The problem:
Copy every entry word for word, but skip the pictures.

Data records
======
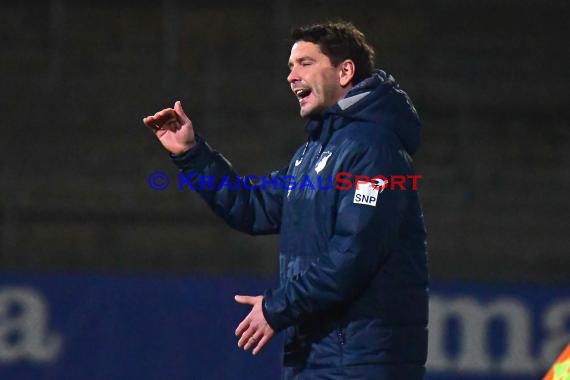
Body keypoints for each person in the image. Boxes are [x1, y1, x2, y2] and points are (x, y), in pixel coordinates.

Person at [143, 21, 428, 380]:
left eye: (304, 63)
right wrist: (191, 154)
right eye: (290, 67)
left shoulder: (375, 149)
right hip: (316, 355)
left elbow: (353, 256)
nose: (291, 76)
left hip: (359, 362)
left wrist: (277, 308)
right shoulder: (314, 152)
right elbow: (252, 206)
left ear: (345, 72)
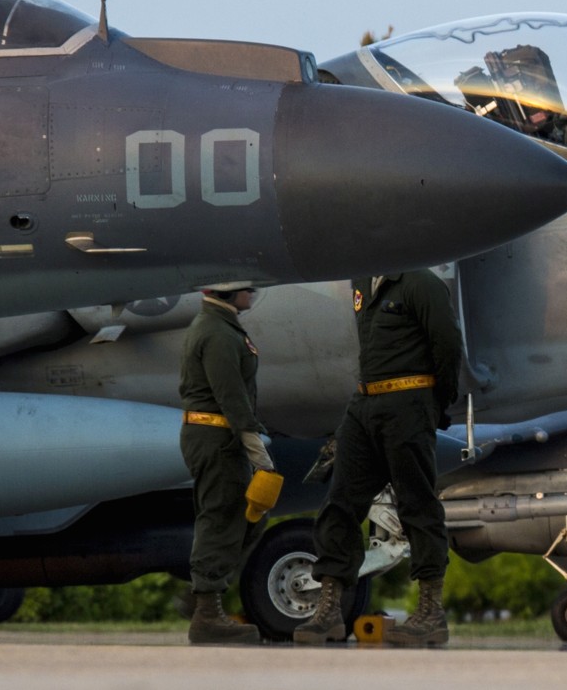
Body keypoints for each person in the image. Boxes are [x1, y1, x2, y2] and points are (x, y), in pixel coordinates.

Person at [295, 269, 464, 646]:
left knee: (417, 504)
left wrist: (436, 401)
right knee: (339, 503)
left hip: (409, 401)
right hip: (364, 404)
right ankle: (329, 609)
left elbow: (448, 345)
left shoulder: (420, 283)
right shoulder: (361, 282)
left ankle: (430, 613)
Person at [177, 281, 270, 646]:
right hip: (219, 438)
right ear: (229, 292)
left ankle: (206, 596)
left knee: (240, 516)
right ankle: (207, 613)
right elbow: (229, 394)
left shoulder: (220, 325)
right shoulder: (216, 332)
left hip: (219, 436)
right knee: (220, 516)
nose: (252, 293)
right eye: (248, 288)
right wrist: (254, 446)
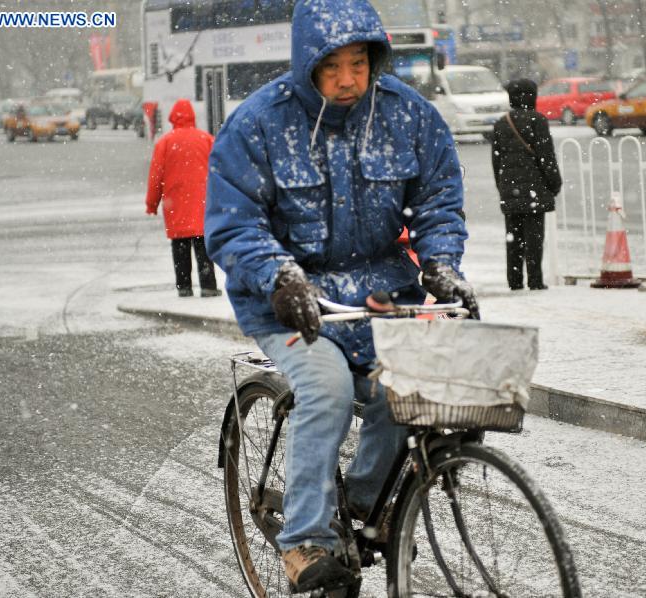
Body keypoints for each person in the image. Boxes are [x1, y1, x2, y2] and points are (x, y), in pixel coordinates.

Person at [204, 0, 479, 592]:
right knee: (326, 387)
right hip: (287, 300)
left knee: (408, 385)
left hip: (378, 297)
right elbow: (232, 224)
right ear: (307, 63)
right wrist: (279, 275)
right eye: (333, 67)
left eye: (360, 63)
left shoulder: (409, 116)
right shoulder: (258, 123)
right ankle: (303, 542)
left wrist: (440, 263)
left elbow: (438, 201)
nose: (349, 79)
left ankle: (357, 501)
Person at [145, 98, 221, 298]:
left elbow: (156, 177)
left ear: (173, 118)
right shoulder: (206, 139)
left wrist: (151, 204)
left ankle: (184, 286)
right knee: (203, 246)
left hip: (175, 204)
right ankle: (208, 286)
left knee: (180, 247)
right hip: (203, 204)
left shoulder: (165, 143)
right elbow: (220, 170)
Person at [491, 78, 562, 291]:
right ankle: (535, 280)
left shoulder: (502, 123)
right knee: (534, 238)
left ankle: (514, 281)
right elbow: (546, 157)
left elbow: (496, 161)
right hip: (535, 189)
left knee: (513, 238)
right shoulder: (537, 121)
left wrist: (503, 187)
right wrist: (554, 183)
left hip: (510, 190)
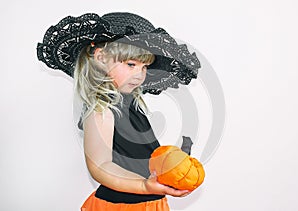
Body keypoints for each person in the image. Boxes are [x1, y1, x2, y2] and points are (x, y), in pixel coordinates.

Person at [37, 12, 201, 211]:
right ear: (100, 58)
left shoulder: (131, 106)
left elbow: (136, 157)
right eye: (131, 64)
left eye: (144, 67)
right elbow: (101, 165)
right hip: (122, 206)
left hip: (149, 202)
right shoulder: (101, 110)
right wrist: (143, 185)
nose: (139, 74)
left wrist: (170, 164)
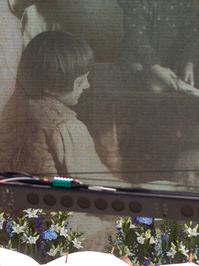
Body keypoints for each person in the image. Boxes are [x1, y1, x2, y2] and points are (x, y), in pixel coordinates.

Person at [0, 31, 119, 184]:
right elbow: (94, 181)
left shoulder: (15, 105)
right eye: (80, 82)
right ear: (52, 87)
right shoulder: (65, 124)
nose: (87, 85)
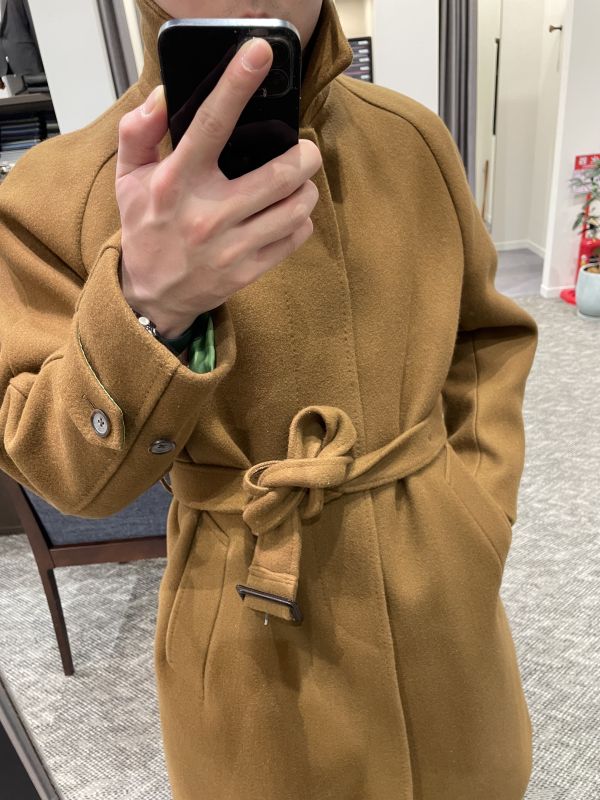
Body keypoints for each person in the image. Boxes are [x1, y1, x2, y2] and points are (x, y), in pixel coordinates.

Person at [0, 0, 539, 798]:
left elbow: (484, 340)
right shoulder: (55, 191)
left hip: (443, 608)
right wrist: (148, 306)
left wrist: (475, 515)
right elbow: (68, 477)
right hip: (248, 632)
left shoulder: (411, 138)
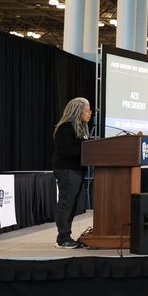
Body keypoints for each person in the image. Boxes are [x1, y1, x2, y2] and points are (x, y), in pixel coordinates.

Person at [52, 97, 92, 249]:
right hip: (67, 170)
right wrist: (86, 145)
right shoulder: (65, 128)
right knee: (66, 203)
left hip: (76, 169)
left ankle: (65, 235)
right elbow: (69, 150)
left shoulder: (80, 127)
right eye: (87, 111)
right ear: (77, 111)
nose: (90, 114)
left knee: (72, 204)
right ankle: (63, 238)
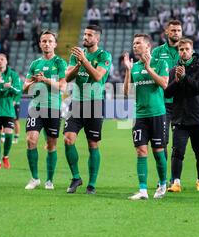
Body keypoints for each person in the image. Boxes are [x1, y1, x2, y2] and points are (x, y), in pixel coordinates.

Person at [64, 25, 112, 195]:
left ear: (97, 38)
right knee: (68, 139)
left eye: (89, 35)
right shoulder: (76, 55)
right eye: (84, 34)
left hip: (94, 103)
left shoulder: (104, 55)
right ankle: (76, 177)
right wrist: (78, 64)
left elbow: (98, 76)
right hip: (76, 103)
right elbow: (67, 77)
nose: (85, 37)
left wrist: (84, 60)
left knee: (93, 144)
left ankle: (91, 184)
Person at [123, 34, 169, 200]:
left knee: (158, 152)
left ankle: (163, 184)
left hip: (157, 114)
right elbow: (127, 93)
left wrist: (149, 68)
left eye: (138, 43)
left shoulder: (160, 63)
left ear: (147, 46)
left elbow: (164, 84)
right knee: (141, 151)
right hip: (140, 116)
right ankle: (143, 190)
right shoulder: (134, 67)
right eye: (133, 43)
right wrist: (128, 70)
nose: (134, 46)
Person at [22, 31, 67, 190]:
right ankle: (34, 178)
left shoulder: (60, 63)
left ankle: (49, 180)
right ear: (40, 44)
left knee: (51, 144)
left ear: (55, 44)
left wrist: (45, 80)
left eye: (49, 41)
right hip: (35, 107)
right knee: (31, 140)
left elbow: (62, 87)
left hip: (53, 107)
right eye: (43, 41)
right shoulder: (35, 64)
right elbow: (24, 88)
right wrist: (32, 81)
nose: (46, 44)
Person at [164, 38, 199, 192]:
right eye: (181, 49)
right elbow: (167, 93)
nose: (183, 52)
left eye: (186, 49)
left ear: (192, 51)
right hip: (180, 118)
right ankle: (176, 182)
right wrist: (176, 81)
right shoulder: (174, 70)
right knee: (177, 152)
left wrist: (184, 78)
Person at [151, 20, 182, 159]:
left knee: (179, 143)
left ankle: (175, 178)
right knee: (162, 142)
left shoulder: (186, 51)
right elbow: (152, 74)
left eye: (178, 30)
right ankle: (163, 178)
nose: (176, 33)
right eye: (173, 30)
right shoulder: (157, 52)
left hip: (181, 103)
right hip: (162, 103)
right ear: (167, 32)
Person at [12, 77, 22, 144]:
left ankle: (16, 138)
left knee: (16, 121)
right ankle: (3, 137)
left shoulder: (18, 83)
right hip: (8, 104)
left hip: (16, 104)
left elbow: (19, 93)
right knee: (4, 119)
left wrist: (15, 101)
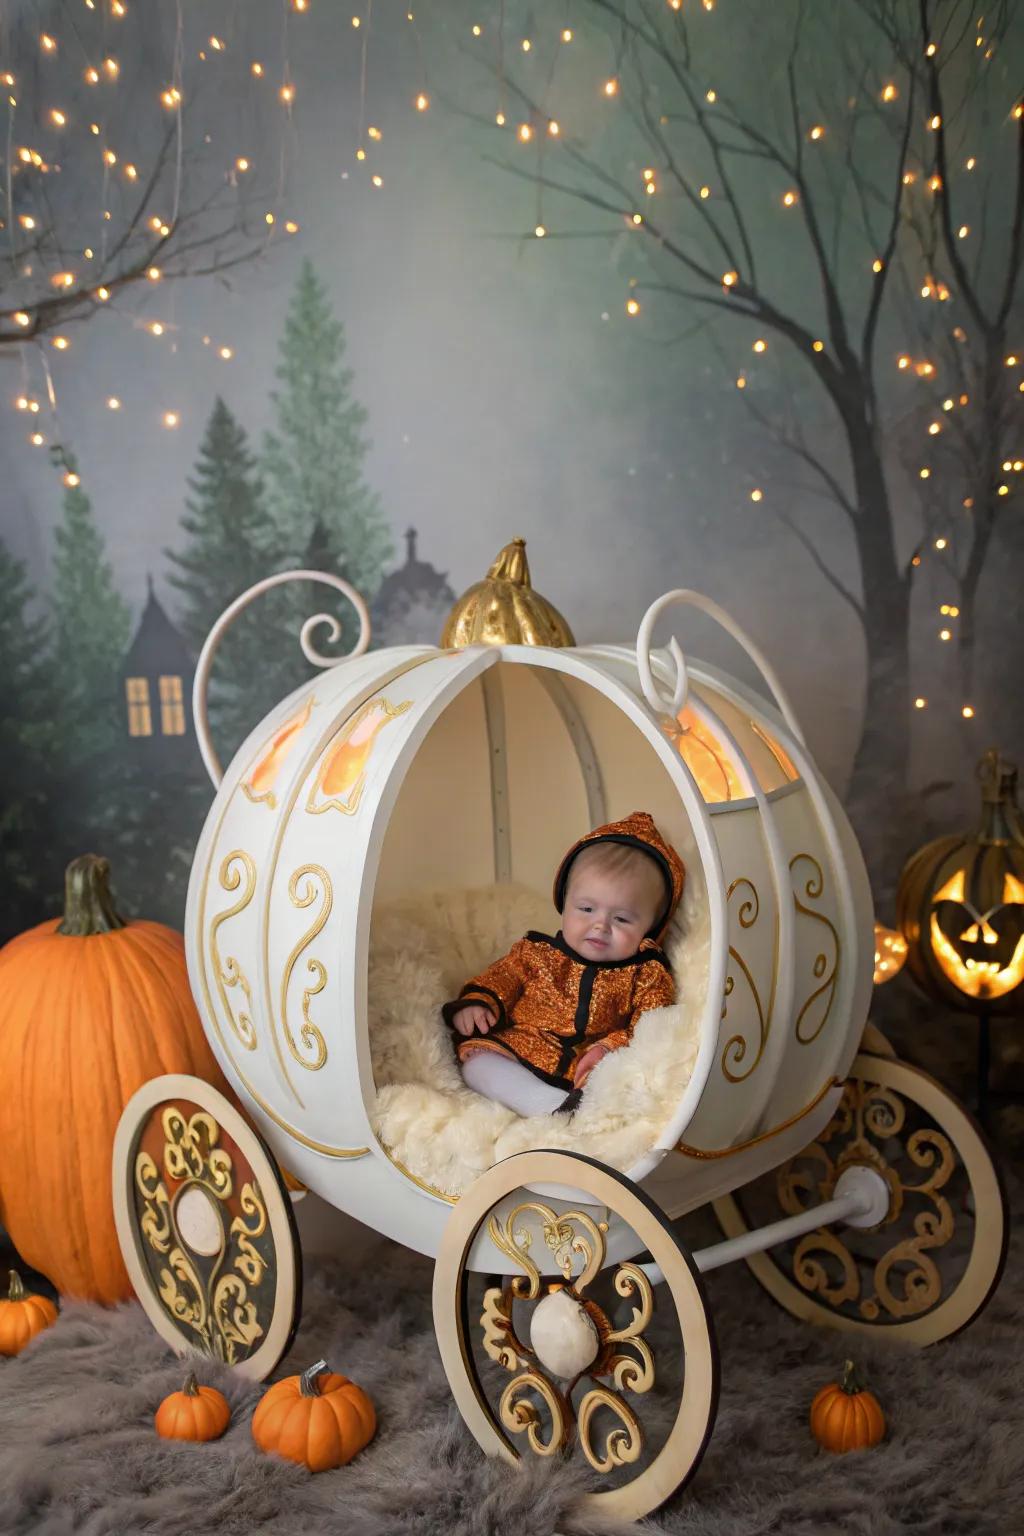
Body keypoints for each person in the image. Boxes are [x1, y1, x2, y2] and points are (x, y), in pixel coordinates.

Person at [442, 811, 685, 1116]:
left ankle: (574, 1109)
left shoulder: (646, 974)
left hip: (588, 1063)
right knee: (477, 1064)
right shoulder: (537, 952)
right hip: (524, 1045)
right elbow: (504, 976)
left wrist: (610, 1046)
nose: (600, 926)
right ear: (564, 903)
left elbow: (650, 1024)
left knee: (622, 1083)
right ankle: (544, 1104)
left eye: (621, 919)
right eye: (586, 908)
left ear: (650, 929)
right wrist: (480, 1003)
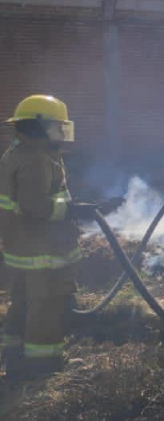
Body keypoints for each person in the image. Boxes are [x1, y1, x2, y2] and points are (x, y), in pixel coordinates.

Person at [0, 95, 96, 378]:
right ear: (41, 127)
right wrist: (71, 210)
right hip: (43, 251)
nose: (61, 132)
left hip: (22, 248)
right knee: (46, 305)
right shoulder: (37, 159)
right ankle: (42, 365)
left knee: (23, 302)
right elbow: (34, 207)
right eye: (57, 126)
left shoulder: (17, 152)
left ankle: (15, 357)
======
Task answer:
Body keypoints for each person in the image. Boxes are [x1, y1, x2, y2] and points are (x, y), in pixel coordinates.

Person at [143, 21, 428, 380]:
left eye: (304, 63)
right wrist: (191, 154)
right eye: (290, 67)
left shoulder: (375, 149)
right hip: (316, 355)
left elbow: (353, 256)
nose: (291, 76)
left hip: (359, 362)
left wrist: (277, 308)
right shoulder: (314, 152)
right elbow: (252, 206)
left ear: (345, 72)
Body keypoints for each person in the image. Boxes are [x1, y1, x2, y2] and points are (x, y), in pixel coordinates.

Person at [295, 269, 464, 646]:
left knee: (417, 504)
left wrist: (436, 401)
right knee: (339, 503)
left hip: (409, 401)
right hip: (364, 404)
right ankle: (329, 609)
left elbow: (448, 345)
left shoulder: (420, 283)
right shoulder: (361, 282)
left ankle: (430, 613)
Person at [177, 281, 270, 646]:
right hip: (219, 438)
right ear: (229, 292)
left ankle: (206, 596)
left knee: (240, 516)
right ankle: (207, 613)
right elbow: (229, 394)
left shoulder: (220, 325)
right shoulder: (216, 332)
left hip: (219, 436)
right knee: (220, 516)
nose: (252, 293)
right eye: (248, 288)
right wrist: (254, 446)
Body keypoints for each person in the image. Boxes are [x1, y1, x2, y2] and points are (x, y), in pixel coordinates.

Person at [204, 0, 479, 592]:
right knee: (326, 387)
right hip: (287, 300)
left knee: (408, 385)
left hip: (378, 297)
right elbow: (232, 224)
right ear: (307, 63)
right wrist: (279, 275)
right eye: (333, 67)
left eye: (360, 63)
left shoulder: (409, 116)
right shoulder: (258, 123)
right ankle: (303, 542)
left wrist: (440, 263)
left elbow: (438, 201)
nose: (349, 79)
left ankle: (357, 501)
Person at [145, 98, 221, 298]:
left elbow: (156, 177)
left ear: (173, 118)
right shoulder: (206, 139)
left wrist: (151, 204)
left ankle: (184, 286)
right knee: (203, 246)
left hip: (175, 204)
right ankle: (208, 286)
left knee: (180, 247)
right hip: (203, 204)
left shoulder: (165, 143)
right elbow: (220, 170)
Person at [491, 78, 562, 291]:
right ankle: (535, 280)
left shoulder: (502, 123)
right knee: (534, 238)
left ankle: (514, 281)
right elbow: (546, 157)
left elbow: (496, 161)
right hip: (535, 189)
left knee: (513, 238)
right shoulder: (537, 121)
left wrist: (503, 187)
right wrist: (554, 183)
left hip: (510, 190)
Body keypoints for each person in the image. Boxes are [x1, y1, x2, y2] and points are (x, y), in pixel coordinates.

Person at [37, 12, 201, 211]:
right ear: (100, 58)
left shoulder: (131, 106)
left elbow: (136, 157)
right eye: (131, 64)
left eye: (144, 67)
right elbow: (101, 165)
right hip: (122, 206)
left hip: (149, 202)
right shoulder: (101, 110)
right wrist: (143, 185)
nose: (139, 74)
left wrist: (170, 164)
Body keypoints for each person in the image. Boxes are [x1, y1, x2, y2] and points are (x, y), in pixel coordinates.

Person at [0, 31, 119, 184]:
right elbow: (94, 181)
left shoulder: (15, 105)
right eye: (80, 82)
right ear: (52, 87)
right shoulder: (65, 124)
nose: (87, 85)
Body keypoints for each person in the image. Boxes are [x1, y1, x2, y2] and points are (x, y), in pixel coordinates.

Person at [0, 0, 539, 798]:
left elbow: (484, 340)
right shoulder: (55, 191)
left hip: (443, 608)
right wrist: (148, 306)
left wrist: (475, 515)
right elbow: (68, 477)
right hip: (248, 632)
left shoulder: (411, 138)
Body keypoints for each person in the image. Boxes are [x1, y1, x2, y2] and points are (x, y), in pixel coordinates.

Person at [52, 97, 92, 249]:
right hip: (67, 170)
right wrist: (86, 145)
right shoulder: (65, 128)
right knee: (66, 203)
left hip: (76, 169)
left ankle: (65, 235)
right elbow: (69, 150)
left shoulder: (80, 127)
right eye: (87, 111)
right ear: (77, 111)
nose: (90, 114)
left knee: (72, 204)
right ankle: (63, 238)
Body keypoints for each person in the image. Boxes are [x1, y1, x2, y2] and points are (x, y), in pixel coordinates.

Person at [64, 25, 112, 195]:
left ear: (97, 38)
right knee: (68, 139)
left eye: (89, 35)
right shoulder: (76, 55)
right eye: (84, 34)
left hip: (94, 103)
left shoulder: (104, 55)
right ankle: (76, 177)
right wrist: (78, 64)
left elbow: (98, 76)
right hip: (76, 103)
right elbow: (67, 77)
nose: (85, 37)
left wrist: (84, 60)
left knee: (93, 144)
left ankle: (91, 184)
Person at [123, 34, 169, 200]:
left knee: (158, 152)
left ankle: (163, 184)
left hip: (157, 114)
right elbow: (127, 93)
left wrist: (149, 68)
left eye: (138, 43)
left shoulder: (160, 63)
left ear: (147, 46)
left elbow: (164, 84)
right knee: (141, 151)
right hip: (140, 116)
right ankle: (143, 190)
right shoulder: (134, 67)
right eye: (133, 43)
right wrist: (128, 70)
nose: (134, 46)
Person at [22, 31, 67, 190]:
right ankle: (34, 178)
left shoulder: (60, 63)
left ankle: (49, 180)
right ear: (40, 44)
left knee: (51, 144)
left ear: (55, 44)
left wrist: (45, 80)
left eye: (49, 41)
right hip: (35, 107)
right knee: (31, 140)
left elbow: (62, 87)
left hip: (53, 107)
right eye: (43, 41)
right shoulder: (35, 64)
right elbow: (24, 88)
right wrist: (32, 81)
nose: (46, 44)
Person at [164, 38, 199, 192]:
right eye: (181, 49)
right elbow: (167, 93)
nose: (183, 52)
left eye: (186, 49)
left ear: (192, 51)
right hip: (180, 118)
right ankle: (176, 182)
right wrist: (176, 81)
right shoulder: (174, 70)
right knee: (177, 152)
left wrist: (184, 78)
Person at [151, 20, 182, 159]:
left knee: (179, 143)
left ankle: (175, 178)
right knee: (162, 142)
left shoulder: (186, 51)
right elbow: (152, 74)
left eye: (178, 30)
right ankle: (163, 178)
nose: (176, 33)
right eye: (173, 30)
right shoulder: (157, 52)
left hip: (181, 103)
right hip: (162, 103)
right ear: (167, 32)
Person at [12, 77, 22, 144]:
left ankle: (16, 138)
left knee: (16, 121)
right ankle: (3, 137)
left shoulder: (18, 83)
right hip: (8, 104)
left hip: (16, 104)
left elbow: (19, 93)
right knee: (4, 119)
left wrist: (15, 101)
Body keypoints for each person in the image. Boxes are [x1, y1, x2, y2] and points are (x, y), in pixel coordinates.

Person at [442, 811, 685, 1116]:
left ankle: (574, 1109)
left shoulder: (646, 974)
left hip: (588, 1063)
right knee: (477, 1064)
right shoulder: (537, 952)
right hip: (524, 1045)
right elbow: (504, 976)
left wrist: (610, 1046)
nose: (600, 926)
right ear: (564, 903)
left elbow: (650, 1024)
left knee: (622, 1083)
right ankle: (544, 1104)
left eye: (621, 919)
right eye: (586, 908)
left ear: (650, 929)
right wrist: (480, 1003)
Body keypoints for each person in the image. Boxes are [x1, y1, x2, y2] and points are (x, y), in pixel coordinates.

Person at [0, 95, 96, 378]:
right ear: (41, 127)
right wrist: (71, 210)
right hip: (43, 251)
nose: (61, 132)
left hip: (22, 248)
right knee: (46, 305)
right shoulder: (37, 159)
right ankle: (42, 365)
left knee: (23, 302)
right elbow: (34, 207)
right eye: (57, 126)
left shoulder: (17, 152)
left ankle: (15, 357)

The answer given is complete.